Every biology student at Toronto Metropolitan University (TMU) must take zoology as a required course, which has a lab component that forces students to partake in animal dissections on intelligent, sentient animals such as rats. Many students are deeply uncomfortable with these exercises and may have ethical objections, but feel forced to complete them anyway because passing the laboratory component is required to pass the course.

TMU claims these dissections are in compliance with university Policy 52, which states that animal use must be minimized or replaced with suitable alternatives where possible. TMU administration thinks having students working in pairs in the lab is good enough, but if they truly complied with their own policy, these activities would be replaced with the many viable alternatives such as models or VR simulations. Instead, TMU continues to have students needlessly hack apart the bodies of intelligent animals, gawk at their organs, and chuck them in a biohazard bin at the end of the lab period.

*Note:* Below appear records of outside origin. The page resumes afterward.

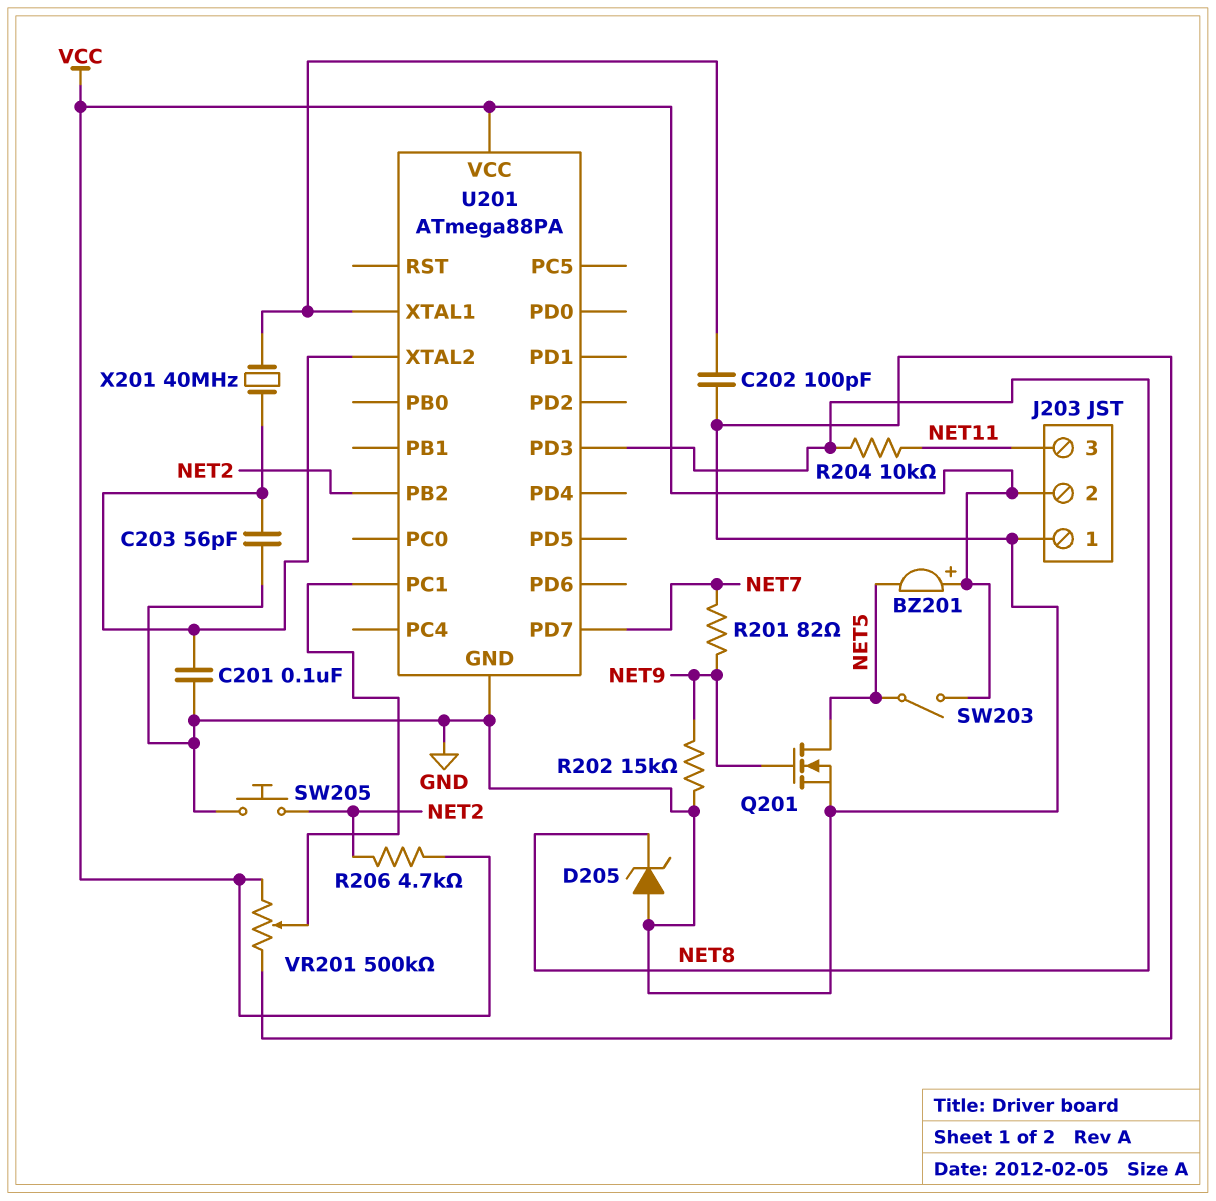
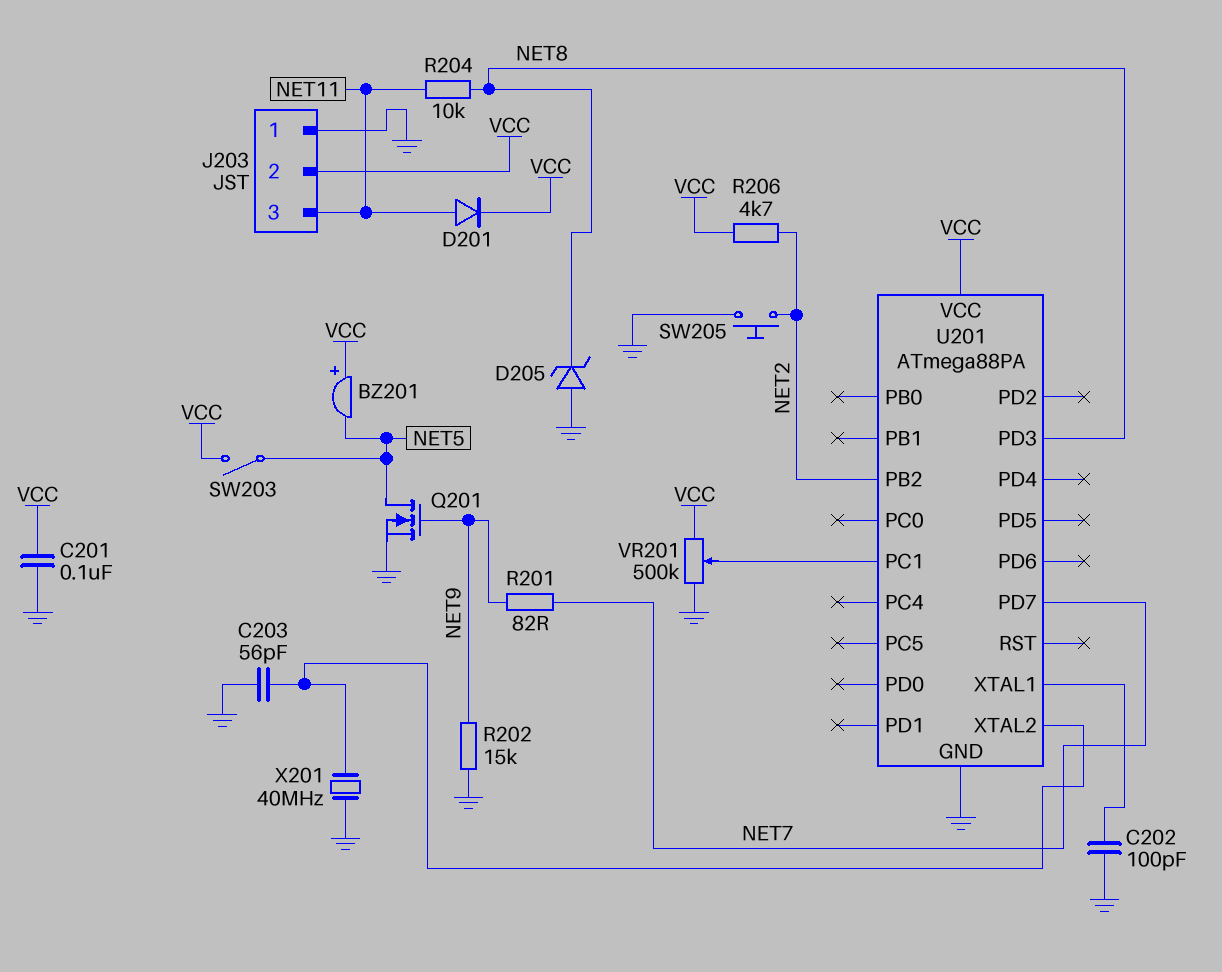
C201: 100nF (GND, U201/XTAL2) -> 100nF (GND, VCC)
D201: none -> diode (A NET11, K VCC)
X201: 40MHz (U201/XTAL1, U201/XTAL2) -> 40MHz (GND, U201/XTAL2)

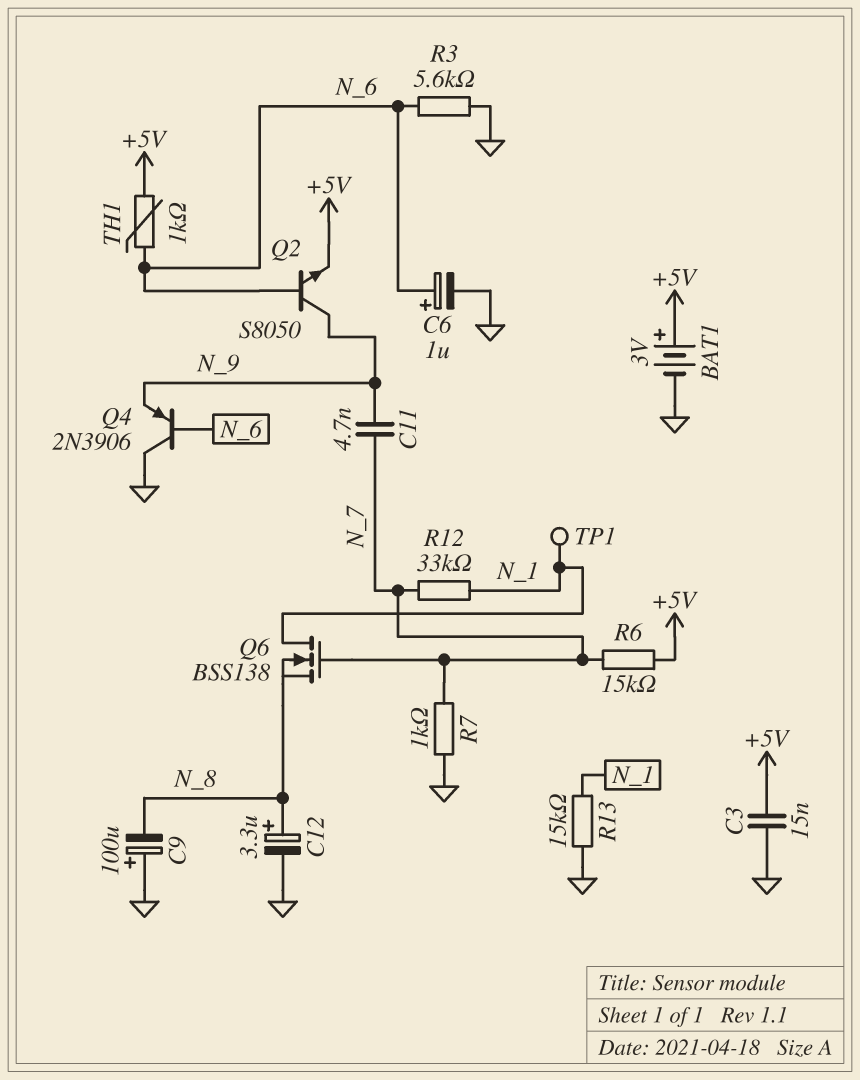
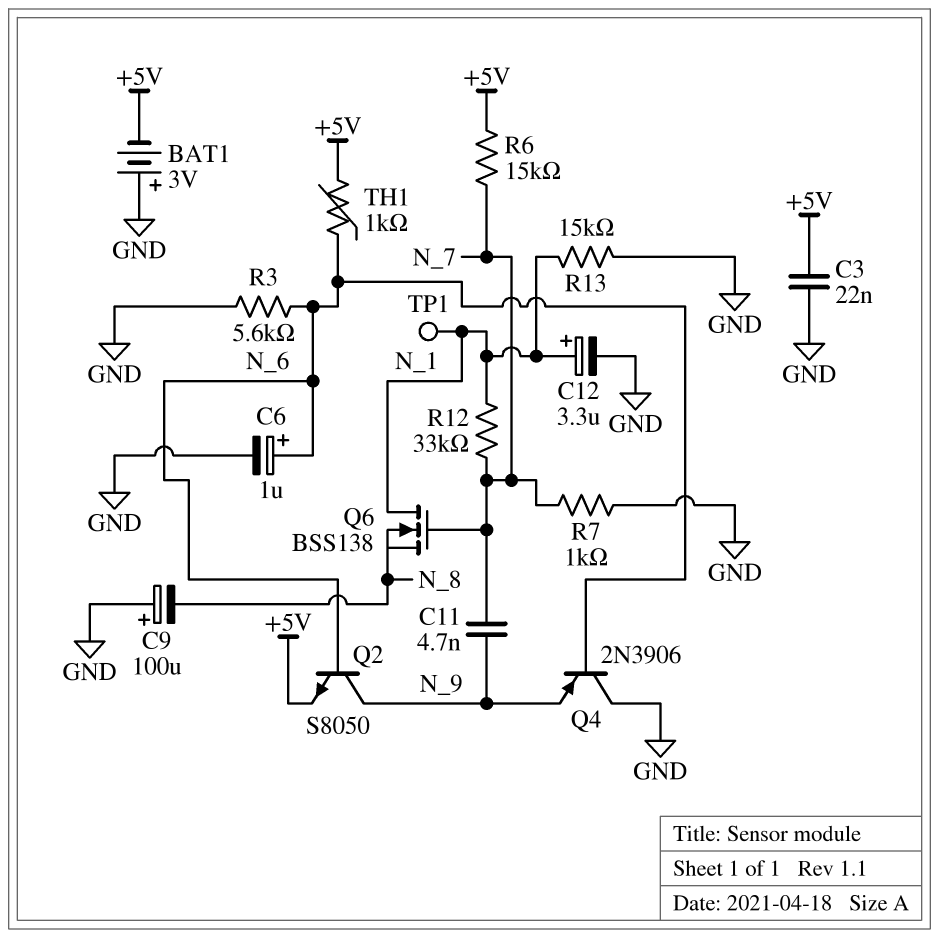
BAT1: 3V (plus +5V, minus GND) -> 3V (plus GND, minus +5V)
C3: 15nF (+5V, GND) -> 22nF (+5V, GND)
C12: 3.3uF (plus N_8, minus GND) -> 3.3uF (plus N_1, minus GND)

If TMU doesn't change, countless animals will continue to be raised and slaughtered in the name of education when ethical and effective animal-free alternatives exist. These suppliers raise animals in poor conditions without much space or enrichment; TMU is directing funding this cruelty with student's tuition fees by continuing to purchase preserved specimens. Alternative learning tools are readily accessible and well-documented to equally meet learning objectives, but administration doesn't care to consider them.

Let's put pressure on TMU administration to listen to students and do the right thing: stop killing animals in the name of education. Animal dissections are no longer necessary and continuing to do them is an outdated practice. Every year in Canada, over 100,000 rats are used in CCAC-certified institutions. Let's do our part to bring that number down.